REQUEST: Retype the lines of the material from the line with "Flerbar Nikotinsalz - Triple" to the line with "n-Studie, aber die Botschaft bleibt im", including both of those lines. Leave the pictures out of your answer.

Stored data entries:

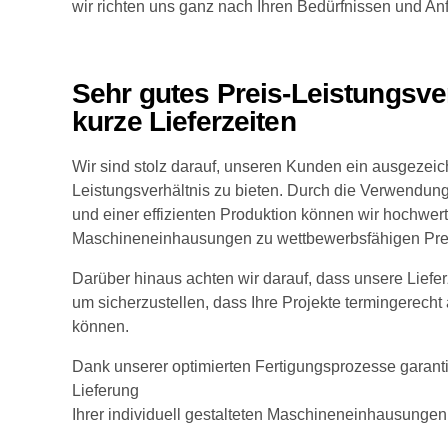
wir richten uns ganz nach Ihren Bedürfnissen und An
Sehr gutes Preis-Leistungsve
kurze Lieferzeiten
Wir sind stolz darauf, unseren Kunden ein ausgezeic
Leistungsverhältnis zu bieten. Durch die Verwendung
und einer effizienten Produktion können wir hochwer
Maschineneinhausungen zu wettbewerbsfähigen Prei
Darüber hinaus achten wir darauf, dass unsere Liefer
um sicherzustellen, dass Ihre Projekte termingerec
können.
Dank unserer optimierten Fertigungsprozesse garanti
Lieferung
Ihrer individuell gestalteten Maschineneinhausungen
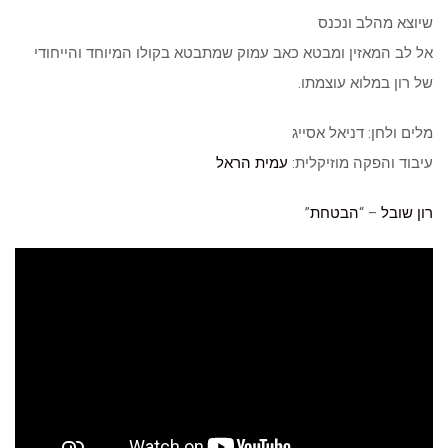
שיוצא מהלב ונכנס
אל לב המאזין ומבטא כאב עמוק שמתבטא בקולו המיוחד והייחודי
של רון במלוא עוצמתו.
מלים ולחן: דניאל אסייג
עיבוד והפקה מוזיקלית:
עמית הראל
רון שובל
– “
הבטחת
”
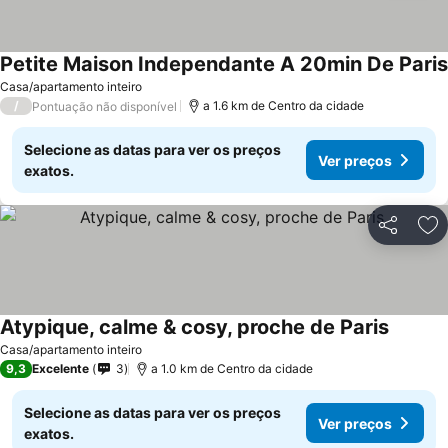
Petite Maison Independante A 20min De Paris
Casa/apartamento inteiro
/
a 1.6 km de Centro da cidade
Pontuação não disponível
Selecione as datas para ver os preços
Ver preços
exatos.
Partilhar
Ad
Atypique, calme & cosy, proche de Paris
Ver pre
Casa/apartamento inteiro
9,3
Excelente
3
a 1.0 km de Centro da cidade
Selecione as datas para ver os preços
Ver preços
exatos.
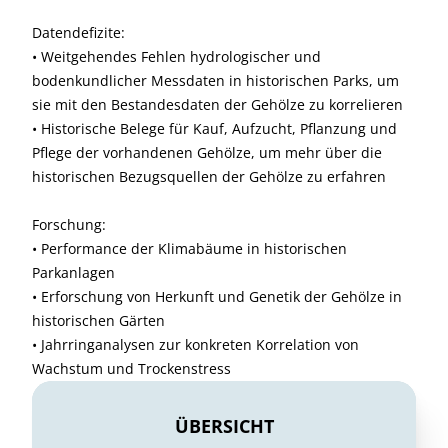
Datendefizite:
• Weitgehendes Fehlen hydrologischer und
bodenkundlicher Messdaten in historischen Parks, um
sie mit den Bestandesdaten der Gehölze zu korrelieren
• Historische Belege für Kauf, Aufzucht, Pflanzung und
Pflege der vorhandenen Gehölze, um mehr über die
historischen Bezugsquellen der Gehölze zu erfahren
Forschung:
• Performance der Klimabäume in historischen
Parkanlagen
• Erforschung von Herkunft und Genetik der Gehölze in
historischen Gärten
• Jahrringanalysen zur konkreten Korrelation von
Wachstum und Trockenstress
ÜBERSICHT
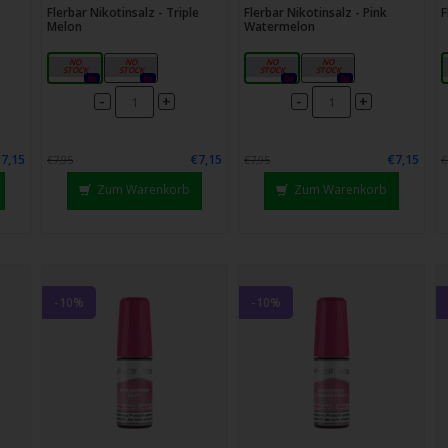
Flerbar Nikotinsalz - Triple
Flerbar Nikotinsalz - Pink
F
Melon
Watermelon
10mg
20mg
10mg
20mg
0x
0x
0x
0x
-
-
+
+
€7,15
€7,15
€7,15
€7,95
€7,95
€
Zum Warenkorb
Zum Warenkorb
-10%
-10%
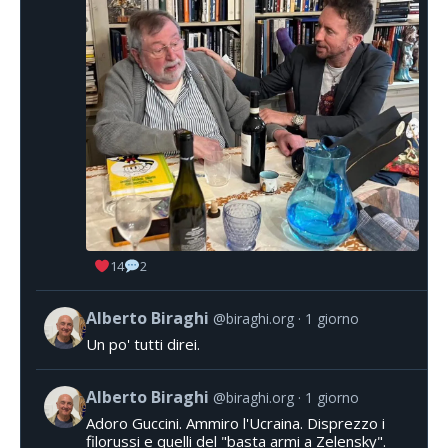
14
2
Alberto Biraghi
@biraghi.org
1 giorno
Un po' tutti direi.
Alberto Biraghi
@biraghi.org
1 giorno
Adoro Guccini. Ammiro l'Ucraina. Disprezzo i
filorussi e quelli del "basta armi a Zelensky".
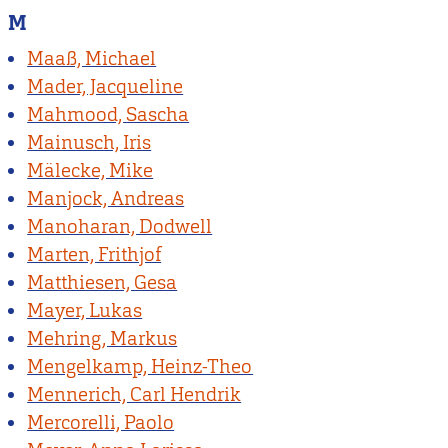
M
Maaß, Michael
Mader, Jacqueline
Mahmood, Sascha
Mainusch, Iris
Mälecke, Mike
Manjock, Andreas
Manoharan, Dodwell
Marten, Frithjof
Matthiesen, Gesa
Mayer, Lukas
Mehring, Markus
Mengelkamp, Heinz-Theo
Mennerich, Carl Hendrik
Mercorelli, Paolo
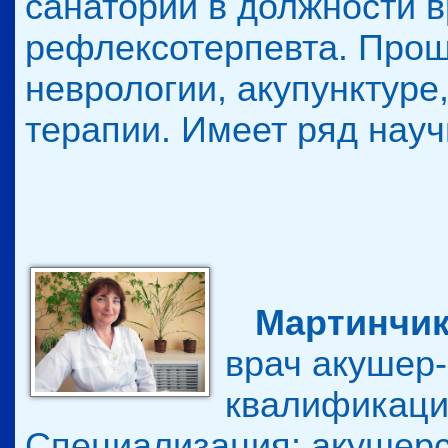
санатории в должности в
рефлексотерпевта. Про
неврологии, акупунктуре
терапии. Имеет ряд нау
Мартинчик
врач акушер
квалификаци
Специализация: акушерст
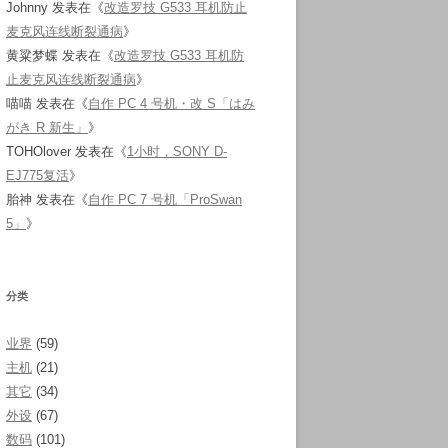
Johnny
发表在《
改造罗技 G533 耳机防止
麦克风连线断裂通病
》
黄粱梦蝶
发表在《
改造罗技 G533 耳机防
止麦克风连线断裂通病
》
喵喵
发表在《
自作 PC 4 号机・改 S「はみ
がき R 新生」
》
TOHOlover
发表在《
1小时，SONY D-
EJ775复活
》
胎神
发表在《
自作 PC 7 号机「ProSwan
5」
》
分类
业界
(59)
主机
(21)
其它
(34)
外设
(67)
数码
(101)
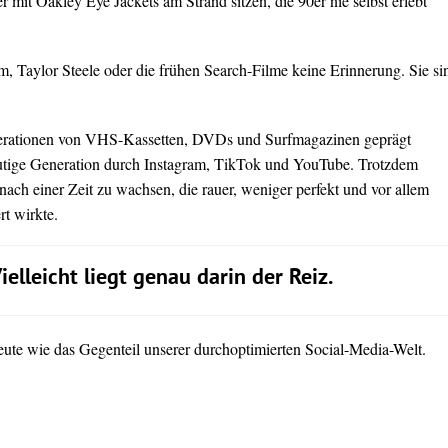
er mit Oakley Eye Jackets am Strand sitzen, die 90er nie selbst erlebt
, Taylor Steele oder die frühen Search-Filme keine Erinnerung. Sie si
erationen von VHS-Kassetten, DVDs und Surfmagazinen geprägt
eutige Generation durch Instagram, TikTok und YouTube. Trotzdem
nach einer Zeit zu wachsen, die rauer, weniger perfekt und vor allem
rt wirkte.
ielleicht liegt genau darin der Reiz.
eute wie das Gegenteil unserer durchoptimierten Social-Media-Welt.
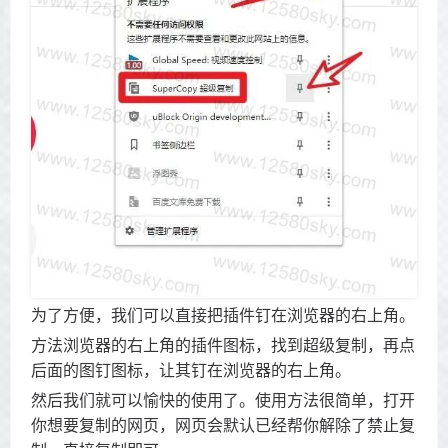
为了方便，我们可以直接把插件钉在浏览器的右上角。
方法浏览器的右上角的插件图标，找到超级复制，再点
后面的图钉图标，让其钉在浏览器的右上角。
然后我们就可以愉快的使用了。使用方法很简单，打开
你想要复制的网页，网页会默认已经帮你解除了禁止复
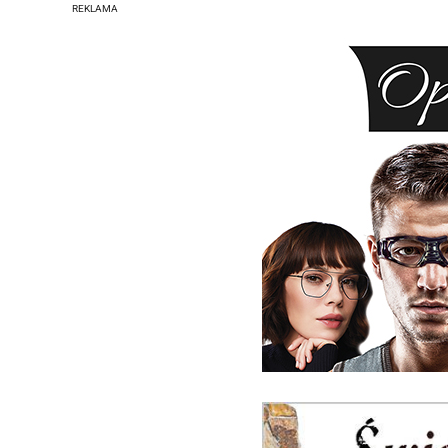
REKLAMA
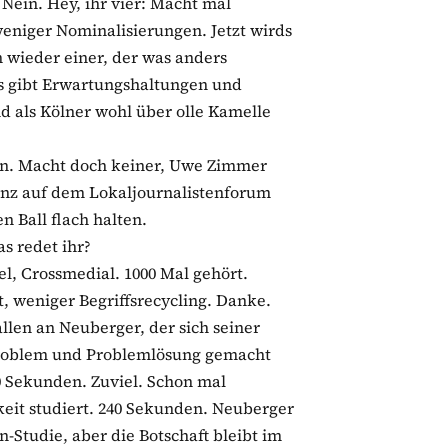
 Nein. Hey, ihr vier: Macht mal
niger Nominalisierungen. Jetzt wirds
n wieder einer, der was anders
. Es gibt Erwartungshaltungen und
d als Kölner wohl über olle Kamelle
en. Macht doch keiner, Uwe Zimmer
anz auf dem Lokaljournalistenforum
n Ball flach halten.
s redet ihr?
l, Crossmedial. 1000 Mal gehört.
, weniger Begriffsrecycling. Danke.
len an Neuberger, der sich seiner
roblem und Problemlösung gemacht
80 Sekunden. Zuviel. Schon mal
it studiert. 240 Sekunden. Neuberger
n-Studie, aber die Botschaft bleibt im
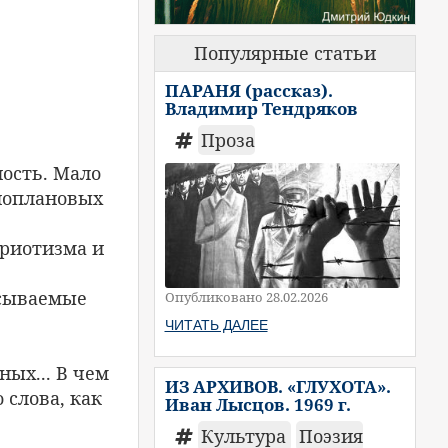
Популярные статьи
ПАРАНЯ (рассказ).
Владимир Тендряков
Проза
ность. Мало
ноплановых
триотизма и
исываемые
Опубликовано 28.02.2026
ЧИТАТЬ ДАЛЕЕ
ных... В чем
ИЗ АРХИВОВ. «ГЛУХОТА».
 слова, как
Иван Лысцов. 1969 г.
Культура
Поэзия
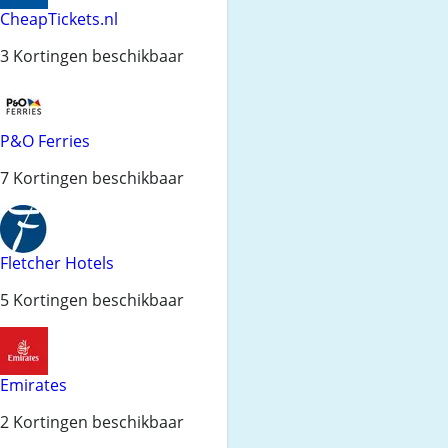
CheapTickets.nl
3 Kortingen beschikbaar
P&O Ferries
7 Kortingen beschikbaar
Fletcher Hotels
5 Kortingen beschikbaar
Emirates
2 Kortingen beschikbaar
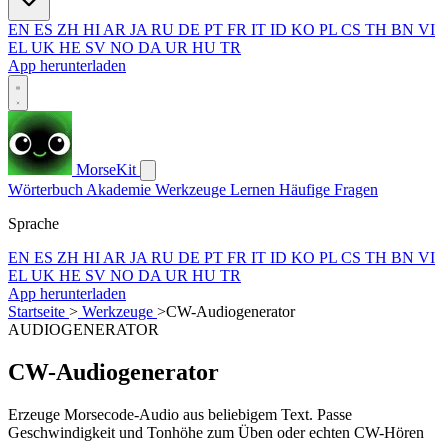
EN
ES
ZH
HI
AR
JA
RU
DE
PT
FR
IT
ID
KO
PL
CS
TH
BN
VI
EL
UK
HE
SV
NO
DA
UR
HU
TR
App herunterladen
MorseKit
Wörterbuch
Akademie
Werkzeuge
Lernen
Häufige Fragen
Sprache
EN
ES
ZH
HI
AR
JA
RU
DE
PT
FR
IT
ID
KO
PL
CS
TH
BN
VI
EL
UK
HE
SV
NO
DA
UR
HU
TR
App herunterladen
Startseite
>
Werkzeuge
>
CW-Audiogenerator
AUDIOGENERATOR
CW-Audiogenerator
Erzeuge Morsecode-Audio aus beliebigem Text. Passe
Geschwindigkeit und Tonhöhe zum Üben oder echten CW-Hören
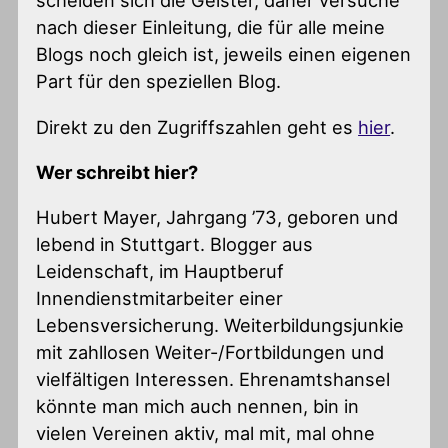
scheiden sich die Geister, daher versuche
nach dieser Einleitung, die für alle meine
Blogs noch gleich ist, jeweils einen eigenen
Part für den speziellen Blog.
Direkt zu den Zugriffszahlen geht es
hier
.
Wer schreibt hier?
Hubert Mayer, Jahrgang ’73, geboren und
lebend in Stuttgart. Blogger aus
Leidenschaft, im Hauptberuf
Innendienstmitarbeiter einer
Lebensversicherung. Weiterbildungsjunkie
mit zahllosen Weiter-/Fortbildungen und
vielfältigen Interessen. Ehrenamtshansel
könnte man mich auch nennen, bin in
vielen Vereinen aktiv, mal mit, mal ohne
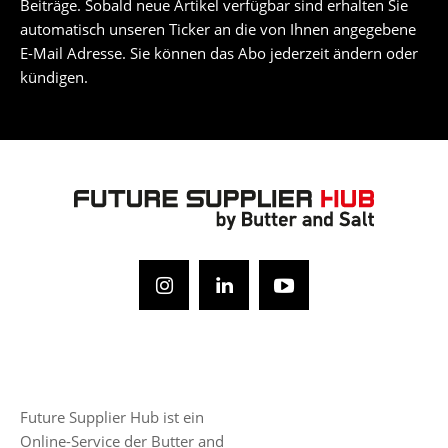
Beiträge. Sobald neue Artikel verfügbar sind erhalten Sie
automatisch unseren Ticker an die von Ihnen angegebene
E-Mail Adresse. Sie können das Abo jederzeit ändern oder
kündigen.
Future Supplier Hub ist ein
Online-Service der Butter and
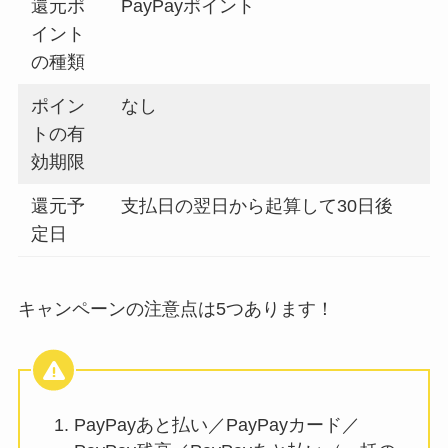
還元ポ
PayPayポイント
イント
の種類
ポイン
なし
トの有
効期限
還元予
支払日の翌日から起算して30日後
定日
キャンペーンの注意点は5つあります！
PayPayあと払い／PayPayカード／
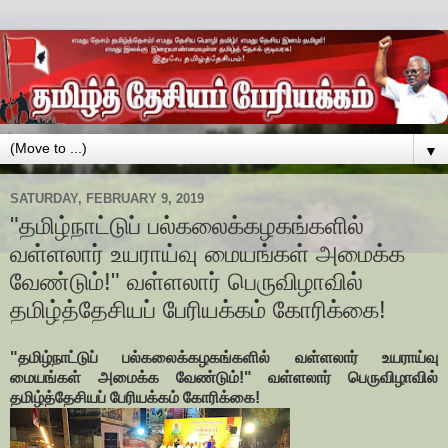
▼
SATURDAY, FEBRUARY 9, 2019
"தமிழ்நாட்டுப் பல்கலைக்கழகங்களில்
வள்ளலார் உயராய்வு மையங்கள் அமைக்க
வேண்டும்!" வள்ளலார் பெருவிழாவில்
தமிழ்த்தேசியப் பேரியக்கம் கோரிக்கை!
"தமிழ்நாட்டுப் பல்கலைக்கழகங்களில் வள்ளலார் உயராய்வு
மையங்கள் அமைக்க வேண்டும்!" வள்ளலார் பெருவிழாவில்
தமிழ்த்தேசியப் பேரியக்கம் கோரிக்கை!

ANSWER TO THIS PROBLEM:
Flerbar Nikotinsalz - Triple
Flerbar Nikotinsalz - Pink
F
Melon
Watermelon
10mg
20mg
10mg
20mg
0x
0x
0x
0x
-
-
+
+
€7,15
€7,15
€7,15
€7,95
€7,95
€
Zum Warenkorb
Zum Warenkorb
-10%
-10%
14
2
Alberto Biraghi
@biraghi.org
1 giorno
Un po' tutti direi.
Alberto Biraghi
@biraghi.org
1 giorno
Adoro Guccini. Ammiro l'Ucraina. Disprezzo i
filorussi e quelli del "basta armi a Zelensky".
M
Maaß, Michael
Mader, Jacqueline
Mahmood, Sascha
Mainusch, Iris
Mälecke, Mike
Manjock, Andreas
Manoharan, Dodwell
Marten, Frithjof
Matthiesen, Gesa
Mayer, Lukas
Mehring, Markus
Mengelkamp, Heinz-Theo
Mennerich, Carl Hendrik
Mercorelli, Paolo
санатории в должности в
рефлексотерпевта. Про
неврологии, акупунктуре
терапии. Имеет ряд нау
Мартинчик
врач акушер
квалификаци
Специализация: акушерст
Johnny
发表在《
改造罗技 G533 耳机防止
麦克风连线断裂通病
》
黄粱梦蝶
发表在《
改造罗技 G533 耳机防
止麦克风连线断裂通病
》
喵喵
发表在《
自作 PC 4 号机・改 S「はみ
がき R 新生」
》
TOHOlover
发表在《
1小时，SONY D-
EJ775复活
》
胎神
发表在《
自作 PC 7 号机「ProSwan
5」
》
分类
业界
(59)
主机
(21)
其它
(34)
外设
(67)
数码
(101)
er mit Oakley Eye Jackets am Strand sitzen, die 90er nie selbst erlebt
, Taylor Steele oder die frühen Search-Filme keine Erinnerung. Sie si
erationen von VHS-Kassetten, DVDs und Surfmagazinen geprägt
eutige Generation durch Instagram, TikTok und YouTube. Trotzdem
nach einer Zeit zu wachsen, die rauer, weniger perfekt und vor allem
rt wirkte.
ielleicht liegt genau darin der Reiz.
eute wie das Gegenteil unserer durchoptimierten Social-Media-Welt.
为了方便，我们可以直接把插件钉在浏览器的右上角。
方法浏览器的右上角的插件图标，找到超级复制，再点
后面的图钉图标，让其钉在浏览器的右上角。
然后我们就可以愉快的使用了。使用方法很简单，打开
你想要复制的网页，网页会默认已经帮你解除了禁止复
REKLAMA
 Nein. Hey, ihr vier: Macht mal
niger Nominalisierungen. Jetzt wirds
n wieder einer, der was anders
. Es gibt Erwartungshaltungen und
d als Kölner wohl über olle Kamelle
en. Macht doch keiner, Uwe Zimmer
anz auf dem Lokaljournalistenforum
n Ball flach halten.
s redet ihr?
l, Crossmedial. 1000 Mal gehört.
, weniger Begriffsrecycling. Danke.
len an Neuberger, der sich seiner
roblem und Problemlösung gemacht
80 Sekunden. Zuviel. Schon mal
it studiert. 240 Sekunden. Neuberger
n-Studie, aber die Botschaft bleibt im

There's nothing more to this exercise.